Here I sit - at the computer - with a mind [that I thought was ready] to work on my Wintermester school project and a heart just aching to get started on that "Who Am I, Really?" speech [if you buy THAT, then I have a bridge in Brooklyn...]that I present at 1:00 this next Tuesday.
Instead, what am I doing? I'm thinking about that last piece of pumpkin pie that I ate for breakfast this morning and I'm wondering just how difficult it's going to be to get back to my little-or-no-real-sugar way of life. Probably not so easy, I'm just saying...
So when I came across these holiday eating tips, I was amused. Wouldn't it be a crazy kind of wonderful to be able to enjoy guilt-free indulgence in chocolate cake like Madie and Kenzie in this photo?
Oh, to remember the simple joys in life...
EATING TIPS TO LIVE BY
1. Avoid carrot sticks.
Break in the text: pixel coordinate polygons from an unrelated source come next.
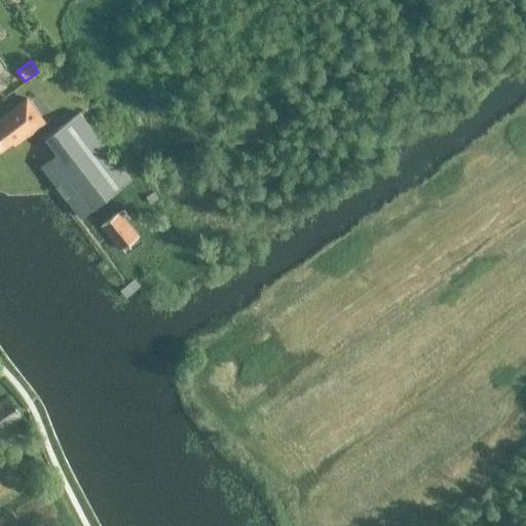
[(27,97),(0,116),(0,151),(1,153),(13,145),(14,147),(46,123),(27,97)]
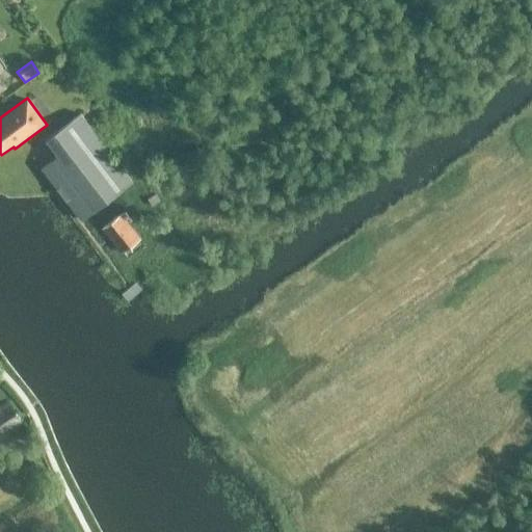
[(58,157),(42,169),(79,221),(132,183),(82,113),(47,141),(58,157)]
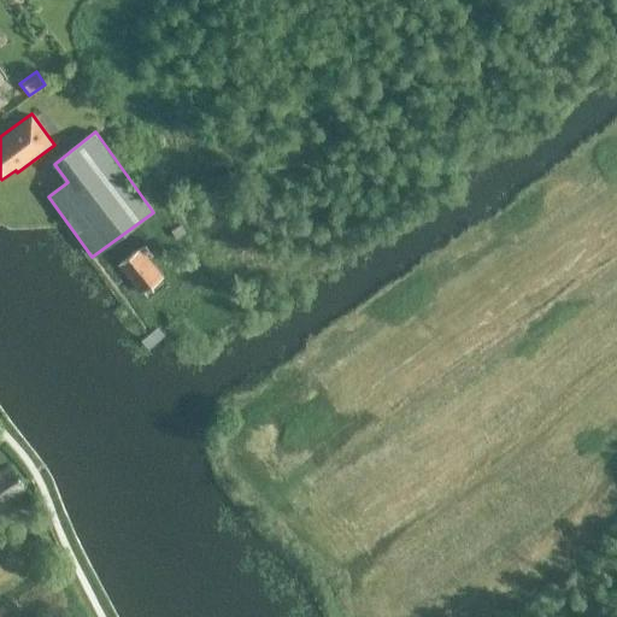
[(140,251),(121,266),(141,292),(160,277),(140,251)]
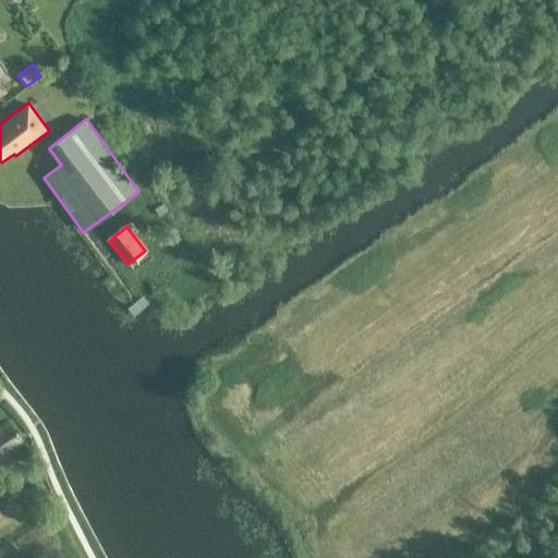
[(143,296),(128,310),(133,316),(148,303),(143,296)]
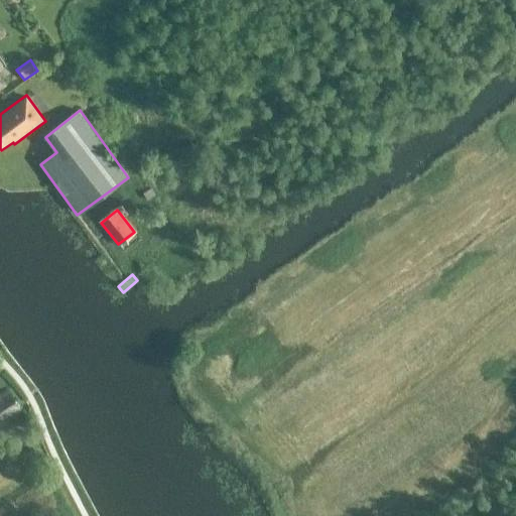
[(0,419),(18,407),(8,392),(8,391),(0,396),(0,419)]
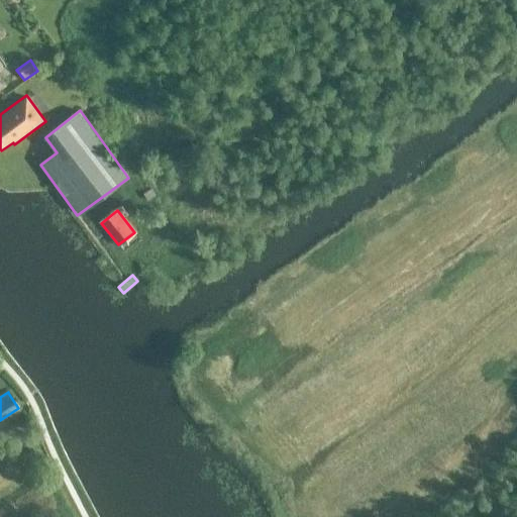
All buildings are outlined.
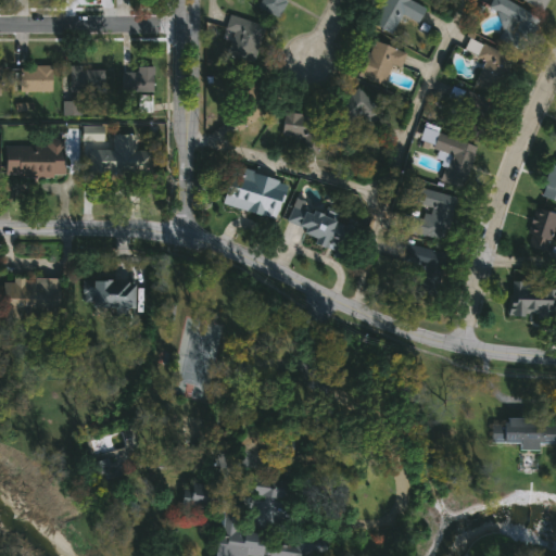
[(285,0),(277,17),(256,9),(260,0),(285,0)]
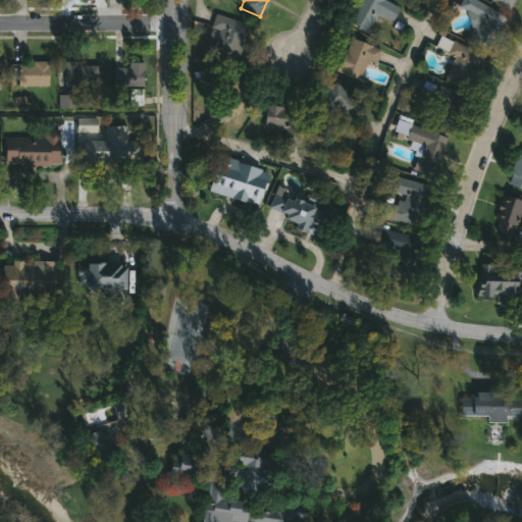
[(384,0),(399,5),(393,21),(374,14),(368,31),(349,23),(357,0),(384,0)]
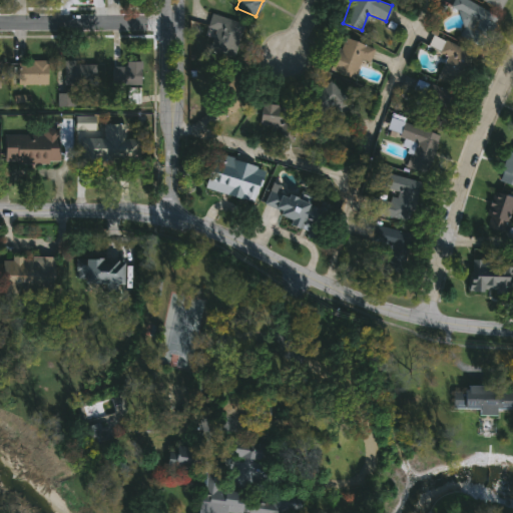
[(458,36),(467,17),(449,8),(452,0),(462,0),(496,15),(481,47),(458,36)]
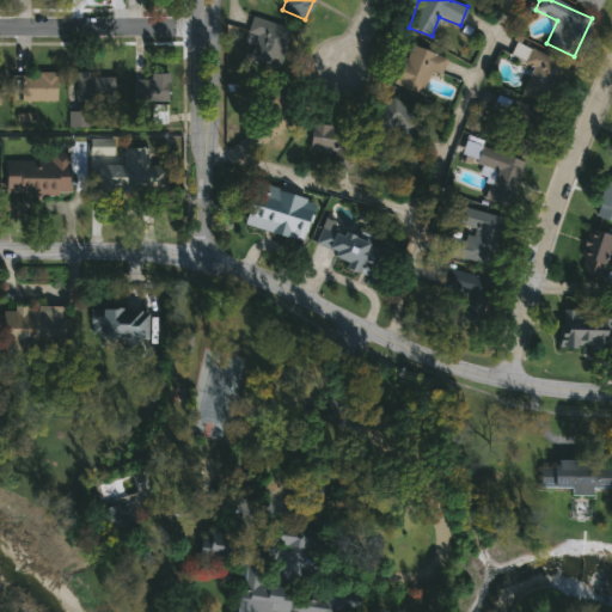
[(573,0),(599,0),(593,12),(573,0)]
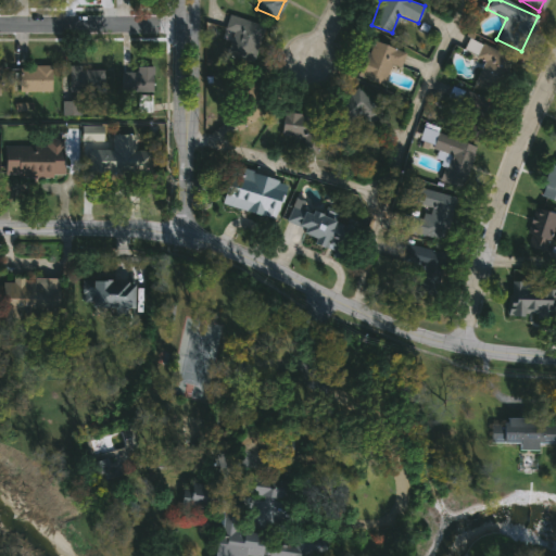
[(217,50),(227,15),(263,26),(253,60),(217,50)]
Anyone who puts carrots on a holiday buffet has no Christmas spirit. In fact, if you see carrots, leave immediately. Go next door, where they're probably serving chocolate peanut-butter balls.
2. Drink as much eggnog as you can. And quickly, it's rare. You can only find it for, like, three weeks out of the entire year! So drink up while you can. Who cares that it has 10,000 calories in every 6 oz cup...
3. As for mashed potatoes, always ask if they're made with skim milk or whole. If they're made with skim, then pass. Why bother? That's like buying a fancy sports car with an automatic transmission.
4. Do not have a snack before going to a party in an effort to eat less once there. The whole point of going to a holiday party is to eat other people's food for free. Lots of it! Hello?
5. Under no circumstances should you exercise between now and New Year's. Wait until January when you have nothing better to do. This is the time for long naps, which you'll need after circling the buffet table while carrying a 10 pound plate of food.
6. If you come across something really good at the buffet table, like a wonderfully frosted cookie, position yourself close to that platter and don't budge. They're like a beautiful pair of shoes. If you leave them behind, you'll never see them again!
7. Did someone mention fruitcake? Granted, it's loaded with obligatory holiday calories, but avoid it at all costs. I mean, I have SOME standards!
"Life should NOT be a journey to the grave with the intention of arriving safely in an attractive and well-preserved body, but rather to skid in sideways, chocolate in one hand, body thoroughly used up, totally worn out and screaming, "Woohoo! What a ride!"